Durante o tempo em que permaneci no CISA, fiquei comple­tamente apavorado. Quando era encaminhado para interroga­tórios, todo meu corpo tremia com tal intensidade, que não conseguia controlar. Ficava desesperado quando via a máqui­na de choques e, às vezes, só de vê-la, antes mesmo de começar a levar choques, começava a falar. As vezes até inventando coisas, com o intuito, com a esperança de não vir a receber choques. Depois de alguns dias, o meu pavor atingiu tal limite, que só de ouvir um abrir de portas já começava a tremer.

Eu não pensava em mais nada que não fosse a possibili­dade de me safar daquela situação.
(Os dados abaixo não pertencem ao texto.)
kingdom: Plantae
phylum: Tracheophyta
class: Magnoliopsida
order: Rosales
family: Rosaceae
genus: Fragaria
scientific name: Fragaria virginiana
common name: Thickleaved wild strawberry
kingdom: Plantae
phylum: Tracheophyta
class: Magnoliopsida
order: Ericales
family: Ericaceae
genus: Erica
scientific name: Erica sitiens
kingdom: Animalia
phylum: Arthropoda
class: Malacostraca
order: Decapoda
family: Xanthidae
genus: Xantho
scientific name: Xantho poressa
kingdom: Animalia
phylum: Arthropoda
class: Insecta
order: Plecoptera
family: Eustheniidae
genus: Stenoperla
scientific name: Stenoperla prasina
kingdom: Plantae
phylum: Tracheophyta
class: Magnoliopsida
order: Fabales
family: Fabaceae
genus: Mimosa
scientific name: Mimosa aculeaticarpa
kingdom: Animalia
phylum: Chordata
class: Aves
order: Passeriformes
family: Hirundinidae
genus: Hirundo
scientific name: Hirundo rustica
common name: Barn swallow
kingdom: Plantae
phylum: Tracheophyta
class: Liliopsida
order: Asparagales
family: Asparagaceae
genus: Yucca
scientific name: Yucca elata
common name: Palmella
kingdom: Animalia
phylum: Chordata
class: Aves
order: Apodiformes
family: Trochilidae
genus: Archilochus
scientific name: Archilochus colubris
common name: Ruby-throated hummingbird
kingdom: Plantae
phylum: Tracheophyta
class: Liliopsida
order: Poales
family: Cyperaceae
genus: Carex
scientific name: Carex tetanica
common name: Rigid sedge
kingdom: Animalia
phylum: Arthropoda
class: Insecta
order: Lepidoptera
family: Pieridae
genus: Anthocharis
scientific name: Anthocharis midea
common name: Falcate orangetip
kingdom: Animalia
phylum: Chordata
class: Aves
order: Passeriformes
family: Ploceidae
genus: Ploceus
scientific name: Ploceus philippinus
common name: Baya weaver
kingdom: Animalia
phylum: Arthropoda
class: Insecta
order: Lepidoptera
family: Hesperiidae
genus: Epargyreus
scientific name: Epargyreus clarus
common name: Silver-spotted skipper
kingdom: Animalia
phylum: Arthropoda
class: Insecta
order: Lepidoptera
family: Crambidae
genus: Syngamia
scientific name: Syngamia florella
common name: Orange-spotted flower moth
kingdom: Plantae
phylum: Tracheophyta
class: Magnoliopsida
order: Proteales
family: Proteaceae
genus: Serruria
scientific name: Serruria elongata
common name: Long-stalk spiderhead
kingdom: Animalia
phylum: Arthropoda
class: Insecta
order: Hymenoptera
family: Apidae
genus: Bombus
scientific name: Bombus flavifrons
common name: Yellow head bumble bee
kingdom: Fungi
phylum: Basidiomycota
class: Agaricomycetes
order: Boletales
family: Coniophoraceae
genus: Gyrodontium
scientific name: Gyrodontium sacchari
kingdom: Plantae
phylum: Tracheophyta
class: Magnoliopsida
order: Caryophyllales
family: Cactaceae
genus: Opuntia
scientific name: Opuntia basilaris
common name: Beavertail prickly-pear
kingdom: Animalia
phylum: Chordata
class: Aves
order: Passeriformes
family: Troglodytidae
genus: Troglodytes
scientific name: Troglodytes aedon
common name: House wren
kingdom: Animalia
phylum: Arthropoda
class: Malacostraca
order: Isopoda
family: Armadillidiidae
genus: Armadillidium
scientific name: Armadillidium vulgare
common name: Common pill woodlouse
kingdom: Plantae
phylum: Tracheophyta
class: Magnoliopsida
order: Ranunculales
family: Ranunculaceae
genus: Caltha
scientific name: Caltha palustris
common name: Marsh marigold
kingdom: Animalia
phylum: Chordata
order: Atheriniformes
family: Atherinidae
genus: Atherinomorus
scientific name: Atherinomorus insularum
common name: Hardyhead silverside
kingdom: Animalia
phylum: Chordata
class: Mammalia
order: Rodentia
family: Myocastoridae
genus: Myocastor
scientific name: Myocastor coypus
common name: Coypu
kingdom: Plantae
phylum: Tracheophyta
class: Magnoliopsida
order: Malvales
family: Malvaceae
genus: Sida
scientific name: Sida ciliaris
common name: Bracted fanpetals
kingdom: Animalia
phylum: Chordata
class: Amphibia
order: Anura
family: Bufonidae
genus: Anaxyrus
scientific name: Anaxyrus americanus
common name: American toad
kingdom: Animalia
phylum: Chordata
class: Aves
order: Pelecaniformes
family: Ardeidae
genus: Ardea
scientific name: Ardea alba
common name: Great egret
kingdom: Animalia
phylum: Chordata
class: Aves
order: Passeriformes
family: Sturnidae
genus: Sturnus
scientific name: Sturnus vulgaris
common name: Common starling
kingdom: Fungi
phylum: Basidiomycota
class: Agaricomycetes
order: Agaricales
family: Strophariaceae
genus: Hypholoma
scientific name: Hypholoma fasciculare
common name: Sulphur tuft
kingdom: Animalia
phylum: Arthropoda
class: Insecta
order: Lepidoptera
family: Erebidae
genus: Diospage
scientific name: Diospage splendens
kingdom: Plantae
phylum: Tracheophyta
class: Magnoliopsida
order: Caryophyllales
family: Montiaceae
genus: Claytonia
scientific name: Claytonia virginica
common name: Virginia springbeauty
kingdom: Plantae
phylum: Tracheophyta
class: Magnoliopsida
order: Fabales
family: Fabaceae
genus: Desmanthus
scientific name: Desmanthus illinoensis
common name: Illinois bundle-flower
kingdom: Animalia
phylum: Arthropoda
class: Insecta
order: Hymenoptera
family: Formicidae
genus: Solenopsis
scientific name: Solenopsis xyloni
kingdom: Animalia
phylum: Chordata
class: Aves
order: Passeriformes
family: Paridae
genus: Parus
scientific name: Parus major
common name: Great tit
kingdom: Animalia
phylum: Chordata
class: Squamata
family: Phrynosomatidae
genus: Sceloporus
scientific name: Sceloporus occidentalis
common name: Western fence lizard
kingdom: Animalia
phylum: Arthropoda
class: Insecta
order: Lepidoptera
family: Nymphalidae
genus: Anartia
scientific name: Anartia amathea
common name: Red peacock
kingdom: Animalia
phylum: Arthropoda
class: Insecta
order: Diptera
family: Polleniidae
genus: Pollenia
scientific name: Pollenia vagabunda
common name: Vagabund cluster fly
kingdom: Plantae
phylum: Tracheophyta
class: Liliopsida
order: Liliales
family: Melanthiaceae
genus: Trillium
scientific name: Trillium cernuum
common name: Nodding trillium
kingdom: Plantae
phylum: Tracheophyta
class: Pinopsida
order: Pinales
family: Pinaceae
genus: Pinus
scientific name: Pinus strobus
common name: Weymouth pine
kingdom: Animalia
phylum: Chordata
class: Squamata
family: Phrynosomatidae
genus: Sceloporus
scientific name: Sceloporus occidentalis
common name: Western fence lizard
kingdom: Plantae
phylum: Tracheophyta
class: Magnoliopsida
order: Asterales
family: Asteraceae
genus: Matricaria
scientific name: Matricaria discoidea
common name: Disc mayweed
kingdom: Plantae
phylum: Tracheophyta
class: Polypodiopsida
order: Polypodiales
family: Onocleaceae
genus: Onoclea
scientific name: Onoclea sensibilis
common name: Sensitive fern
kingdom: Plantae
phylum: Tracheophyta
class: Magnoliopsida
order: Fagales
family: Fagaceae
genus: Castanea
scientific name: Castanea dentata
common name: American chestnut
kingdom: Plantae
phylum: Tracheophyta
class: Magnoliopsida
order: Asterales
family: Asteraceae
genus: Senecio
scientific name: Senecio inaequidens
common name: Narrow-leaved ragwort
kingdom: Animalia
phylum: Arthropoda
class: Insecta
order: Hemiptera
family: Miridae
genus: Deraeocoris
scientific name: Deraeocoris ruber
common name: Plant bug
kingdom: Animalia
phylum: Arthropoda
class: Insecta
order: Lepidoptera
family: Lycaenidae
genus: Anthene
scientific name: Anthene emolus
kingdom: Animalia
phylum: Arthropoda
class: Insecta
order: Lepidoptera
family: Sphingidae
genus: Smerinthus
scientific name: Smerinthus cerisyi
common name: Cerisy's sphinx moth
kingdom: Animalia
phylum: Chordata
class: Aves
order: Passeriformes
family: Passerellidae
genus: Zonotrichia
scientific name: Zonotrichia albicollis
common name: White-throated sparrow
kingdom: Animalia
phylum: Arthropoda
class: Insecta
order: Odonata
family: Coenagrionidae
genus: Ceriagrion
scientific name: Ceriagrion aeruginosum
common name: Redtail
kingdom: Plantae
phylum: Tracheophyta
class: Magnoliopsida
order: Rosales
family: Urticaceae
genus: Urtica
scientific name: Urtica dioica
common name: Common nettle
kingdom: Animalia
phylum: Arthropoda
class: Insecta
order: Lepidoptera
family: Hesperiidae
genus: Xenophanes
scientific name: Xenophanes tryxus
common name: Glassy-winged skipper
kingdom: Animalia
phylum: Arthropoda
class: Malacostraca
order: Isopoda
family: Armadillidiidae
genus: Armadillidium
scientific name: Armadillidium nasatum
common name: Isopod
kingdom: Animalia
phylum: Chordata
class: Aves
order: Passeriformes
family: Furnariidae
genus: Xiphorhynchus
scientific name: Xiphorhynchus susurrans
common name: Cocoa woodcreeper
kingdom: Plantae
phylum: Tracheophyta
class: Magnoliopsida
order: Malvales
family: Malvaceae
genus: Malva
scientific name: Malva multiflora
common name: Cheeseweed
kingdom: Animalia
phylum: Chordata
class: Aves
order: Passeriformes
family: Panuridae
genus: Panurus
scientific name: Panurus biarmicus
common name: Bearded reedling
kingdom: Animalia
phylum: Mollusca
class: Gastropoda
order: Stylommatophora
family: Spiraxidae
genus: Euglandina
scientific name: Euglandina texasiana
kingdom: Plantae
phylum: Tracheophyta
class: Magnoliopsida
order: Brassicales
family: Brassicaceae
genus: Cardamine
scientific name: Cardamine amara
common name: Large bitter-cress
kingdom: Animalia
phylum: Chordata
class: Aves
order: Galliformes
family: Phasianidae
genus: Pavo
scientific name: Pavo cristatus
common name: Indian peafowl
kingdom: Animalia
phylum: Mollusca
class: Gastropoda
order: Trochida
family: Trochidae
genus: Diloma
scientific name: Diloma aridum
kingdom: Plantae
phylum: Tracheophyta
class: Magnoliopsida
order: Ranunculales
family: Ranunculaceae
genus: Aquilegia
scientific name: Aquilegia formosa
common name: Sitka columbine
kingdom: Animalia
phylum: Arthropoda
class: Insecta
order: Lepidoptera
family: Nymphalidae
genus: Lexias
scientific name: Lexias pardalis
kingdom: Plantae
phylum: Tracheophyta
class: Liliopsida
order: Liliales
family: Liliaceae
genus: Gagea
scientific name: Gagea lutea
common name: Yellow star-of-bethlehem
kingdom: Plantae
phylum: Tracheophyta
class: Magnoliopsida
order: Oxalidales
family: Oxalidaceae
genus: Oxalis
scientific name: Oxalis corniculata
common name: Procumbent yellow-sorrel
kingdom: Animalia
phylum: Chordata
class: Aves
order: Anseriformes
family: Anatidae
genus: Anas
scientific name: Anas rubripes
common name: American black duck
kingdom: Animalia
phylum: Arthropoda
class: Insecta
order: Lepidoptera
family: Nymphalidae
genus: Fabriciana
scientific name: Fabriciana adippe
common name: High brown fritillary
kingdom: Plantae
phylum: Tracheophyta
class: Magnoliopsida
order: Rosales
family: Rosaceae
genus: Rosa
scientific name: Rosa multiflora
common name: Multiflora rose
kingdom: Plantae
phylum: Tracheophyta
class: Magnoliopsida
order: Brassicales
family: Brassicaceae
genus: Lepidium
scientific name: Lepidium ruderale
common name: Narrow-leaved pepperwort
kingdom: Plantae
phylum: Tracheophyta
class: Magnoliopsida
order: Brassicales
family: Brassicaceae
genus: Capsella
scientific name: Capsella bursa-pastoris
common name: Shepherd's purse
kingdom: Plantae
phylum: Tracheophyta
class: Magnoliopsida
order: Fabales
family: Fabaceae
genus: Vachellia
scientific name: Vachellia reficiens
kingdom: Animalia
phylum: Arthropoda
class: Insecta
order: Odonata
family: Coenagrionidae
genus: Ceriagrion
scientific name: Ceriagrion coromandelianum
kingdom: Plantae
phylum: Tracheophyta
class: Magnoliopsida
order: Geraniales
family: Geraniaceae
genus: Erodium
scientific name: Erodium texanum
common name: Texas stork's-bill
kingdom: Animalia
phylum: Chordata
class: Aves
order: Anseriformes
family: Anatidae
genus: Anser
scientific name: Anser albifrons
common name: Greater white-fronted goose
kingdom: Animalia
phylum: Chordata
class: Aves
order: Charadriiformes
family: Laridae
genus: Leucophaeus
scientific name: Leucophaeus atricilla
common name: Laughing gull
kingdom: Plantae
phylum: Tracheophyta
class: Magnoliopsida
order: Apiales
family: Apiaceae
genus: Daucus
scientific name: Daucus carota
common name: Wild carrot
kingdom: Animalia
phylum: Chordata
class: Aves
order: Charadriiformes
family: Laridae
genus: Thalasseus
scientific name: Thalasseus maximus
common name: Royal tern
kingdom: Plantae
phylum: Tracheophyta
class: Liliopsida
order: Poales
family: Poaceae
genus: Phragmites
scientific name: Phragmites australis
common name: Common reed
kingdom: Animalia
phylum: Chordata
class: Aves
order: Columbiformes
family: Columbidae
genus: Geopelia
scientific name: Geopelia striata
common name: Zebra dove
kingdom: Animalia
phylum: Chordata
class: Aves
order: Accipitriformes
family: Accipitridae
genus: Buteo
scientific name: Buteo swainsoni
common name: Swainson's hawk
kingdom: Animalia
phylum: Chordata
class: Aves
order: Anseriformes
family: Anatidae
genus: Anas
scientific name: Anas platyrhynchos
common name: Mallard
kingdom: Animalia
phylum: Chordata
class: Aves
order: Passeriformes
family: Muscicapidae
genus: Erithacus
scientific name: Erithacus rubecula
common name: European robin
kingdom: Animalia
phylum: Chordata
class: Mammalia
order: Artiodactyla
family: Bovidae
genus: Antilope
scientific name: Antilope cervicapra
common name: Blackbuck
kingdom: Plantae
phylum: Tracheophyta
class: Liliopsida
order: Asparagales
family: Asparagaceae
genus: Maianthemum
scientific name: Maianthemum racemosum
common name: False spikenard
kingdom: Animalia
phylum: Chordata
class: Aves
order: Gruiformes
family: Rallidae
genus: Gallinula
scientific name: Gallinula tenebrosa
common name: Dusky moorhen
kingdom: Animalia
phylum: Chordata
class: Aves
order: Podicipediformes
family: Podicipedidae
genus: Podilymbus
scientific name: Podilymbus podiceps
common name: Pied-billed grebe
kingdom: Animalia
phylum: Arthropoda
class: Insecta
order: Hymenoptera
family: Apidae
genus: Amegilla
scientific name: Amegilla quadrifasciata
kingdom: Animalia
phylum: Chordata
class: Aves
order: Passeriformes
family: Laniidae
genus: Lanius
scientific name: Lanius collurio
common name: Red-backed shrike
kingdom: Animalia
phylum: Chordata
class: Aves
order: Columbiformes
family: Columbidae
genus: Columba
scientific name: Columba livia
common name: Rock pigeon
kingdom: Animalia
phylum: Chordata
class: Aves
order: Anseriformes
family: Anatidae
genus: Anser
O que me preocupava era uma salvação individual, não procurava uma sobrevivência política. (...)

Quando as torturas se amainaram, meu estado psicológico era deplorável. Ao mesmo tempo em que tudo fizera para livrar­-me das torturas, agora começava a sentir remorsos por tudo aquilo e ficava com uma contradição muito grande, pois en­quanto eu não hesitara em trair para conseguir uma melhoria de condição pessoal, começava a pensar no que representou essa traição, não só ao nível político, como também ao nível pessoal.